I meant no disrespect to the world’s wankers, who presumably number the blissful majority of the human race … but I certainly did intend to be rude about Jihadis” he explains, before telling “So I was utterly amazed to be attacked, on the front page of the Guardian, by a woman claiming to be from the Muslim Council of Britain. She said I had been offensive to Muslims. How the hell can that be so?
There was more, I’m afraid: “My great-grandfather was a proud Muslim. He knew the Koran by heart.

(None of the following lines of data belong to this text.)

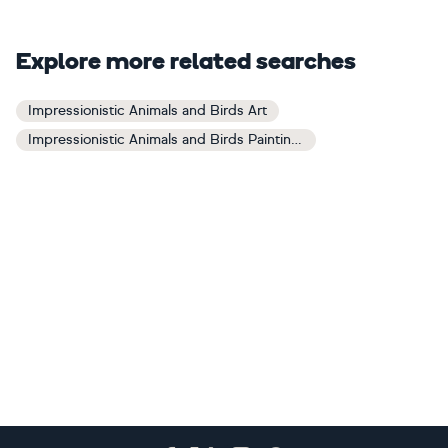
Explore more related searches
Impressionistic Animals and Birds Art
Impressionistic Animals and Birds Paintings
Footer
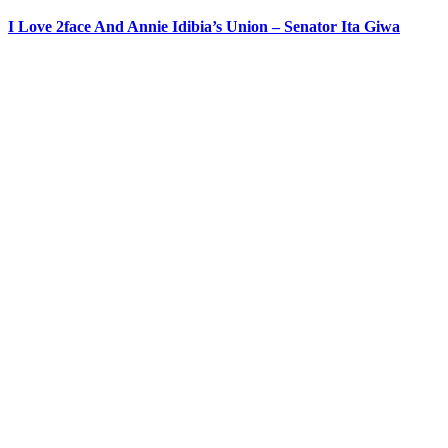
I Love 2face And Annie Idibia’s Union – Senator Ita Giwa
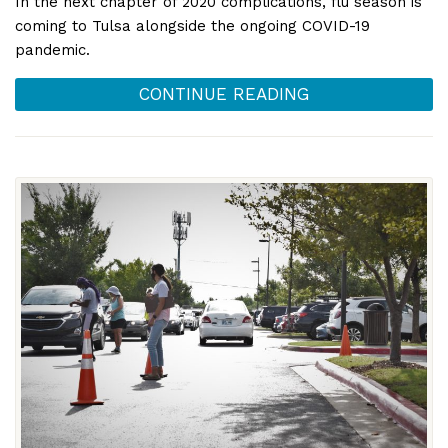
In the next chapter of 2020 complications, flu season is
coming to Tulsa alongside the ongoing COVID-19
pandemic.
CONTINUE READING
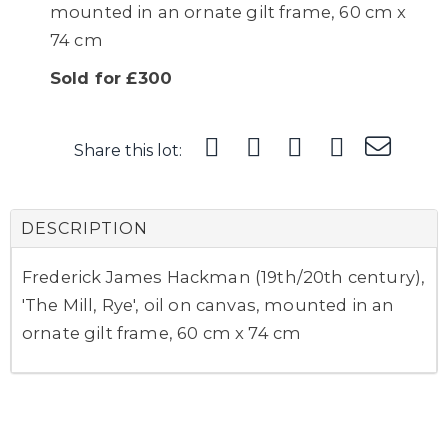
mounted in an ornate gilt frame, 60 cm x
74 cm
Sold for £300
Share this lot:
DESCRIPTION
Frederick James Hackman (19th/20th century),
'The Mill, Rye', oil on canvas, mounted in an
ornate gilt frame, 60 cm x 74 cm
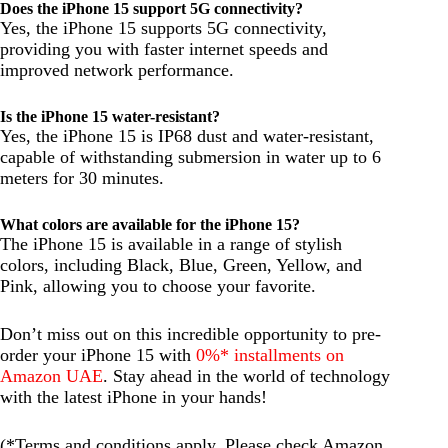
Does the iPhone 15 support 5G connectivity?
Yes, the iPhone 15 supports 5G connectivity,
providing you with faster internet speeds and
improved network performance.
Is the iPhone 15 water-resistant?
Yes, the iPhone 15 is IP68 dust and water-resistant,
capable of withstanding submersion in water up to 6
meters for 30 minutes.
What colors are available for the iPhone 15?
The iPhone 15 is available in a range of stylish
colors, including Black, Blue, Green, Yellow, and
Pink, allowing you to choose your favorite.
Don’t miss out on this incredible opportunity to pre-
order your iPhone 15 with
0%* installments on
Amazon UAE
. Stay ahead in the world of technology
with the latest iPhone in your hands!
(*Terms and conditions apply. Please check Amazon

If the Muslim Council of Britain, or someone purporting to speak for them, cannot see the distinction between peace-loving Muslims and the kind of headcases who are drawn to the conflict in Syria and Iraq, we are all in trouble”. Not as much in trouble as the idiots who didn’t read the Guardian article, and didn’t check Bozza’s copy.

That article, under the joint by-lines of Frances Perraudin and Shiv Malik, did not include comments from anyone connected to the Muslim Council of Britain. The two contacted were Charlie Winter from the Quilliam Foundation, which counters and challenges extremism, and Mohammed Khaliel of community cohesion organisation Islamix. So Bozza got the wrong gender as well as the wrong organisation.

Boris Johnson made it all up. His allegations against the Guardian are a straight-A pack of lies. Worse, either nobody at the Sun checked it, or they applied the principle of Kelvin McFilth and just chucked it in anyway. Now, the Sun telling whoppers is only to be expected. But for a politician who, despite his driving the issue around the houses, would rather like to be Prime Minister, that’s not good enough.

Bozza’s trouser replacement bill must be pretty steep. Because that’s another pair on fire.